The Media Representation of Mental Health Awareness to Support Therapy and Recovery for Health Workers: : A Discourse Analysis to Break Mental Health Stigma

University essay from Malmö universitet/Institutionen för konst, kultur och kommunikation (K3)

Abstract: The mental health (MH) of health workers during the 2019 pandemic has been severely affected by the disruptive coping and heavy workload management of the Covid crisis. Critical emergency contexts trigger many MH issues and disorders in many health workers who do not have adequate tools and strategies to respond to MH threats when traditional medical methods cannot be provided. Given the successful recovery outcomes obtained against physical illness disorders through physical illness representations, this project was carried out to search for effective discursive strategies within visual representations applied to MH issues. Exploring improved MH representation techniques could lead to finding strategies for informing about the stigma and triggering self-therapy, self-recovery and self-regulation coping mechanisms in health workers against MH threats. This study used discourse analysis to explore four representative YouTube videos portraying health workers and MH issues. The findings show that visual representations, including audiovisual and prosodic elements, rhetoric and storytelling techniques, impact people's psychological and behavioural processes. Once medically tested, these resources could support health professionals and institutions as an extension of the existing scientific methods, treatment and tools dealing with MH issues.
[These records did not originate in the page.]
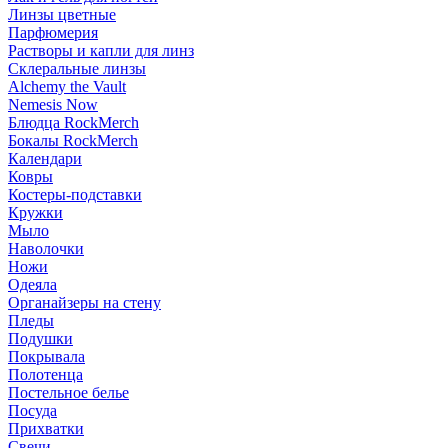
Линзы цветные
Парфюмерия
Растворы и капли для линз
Склеральные линзы
Alchemy the Vault
Nemesis Now
Блюдца RockMerch
Бокалы RockMerch
Календари
Ковры
Костеры-подставки
Кружки
Мыло
Наволочки
Ножи
Одеяла
Органайзеры на стену
Пледы
Подушки
Покрывала
Полотенца
Постельное белье
Посуда
Прихватки
Свечи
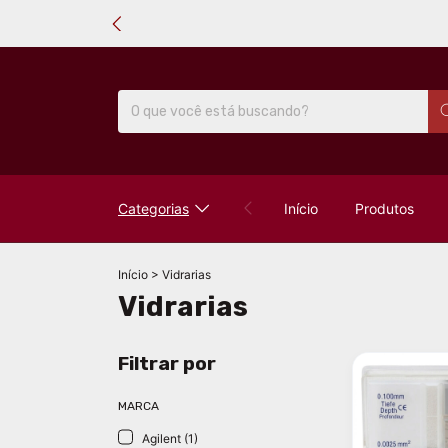
Categorias
Início
Produtos
Início
>
Vidrarias
Vidrarias
Filtrar por
MARCA
Agilent (1)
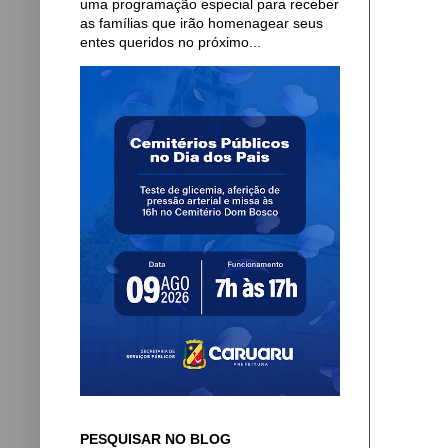
uma programação especial para receber
as famílias que irão homenagear seus
entes queridos no próximo...
PESQUISAR NO BLOG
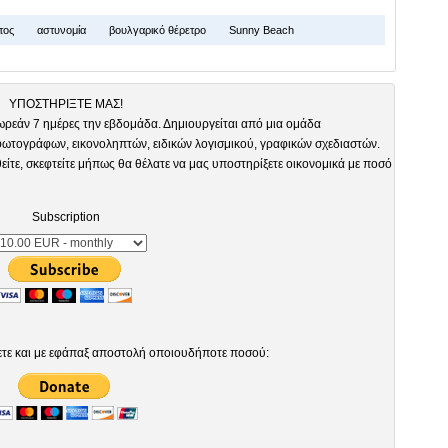
τος
αστυνομία
βουλγαρικό θέρετρο
Sunny Beach
ΥΠΟΣΤΗΡΙΞΤΕ ΜΑΣ!
ωρεάν 7 ημέρες την εβδομάδα. Δημιουργείται από μια ομάδα
τογράφων, εικονοληπτών, ειδικών λογισμικού, γραφικών σχεδιαστών.
είτε, σκεφτείτε μήπως θα θέλατε να μας υποστηρίξετε οικονομικά με ποσό
Subscription
ετε και με εφάπαξ αποστολή οποιουδήποτε ποσού:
E-mental health and digital technologies, which use media representation, could represent the first step to trigger a much more extensive study and scientific debate on the complementary strategy of media representation for MH acknowledgement, therapy and recovery. Nevertheless, additional and more quantitative interlinked medical and media studies on MH issues and representation have to be carried out. Therefore, the need to investigate highlights the need for interdisciplinary collaboration between media and communication, traditional medical therapy research and the participation of all the actors involved.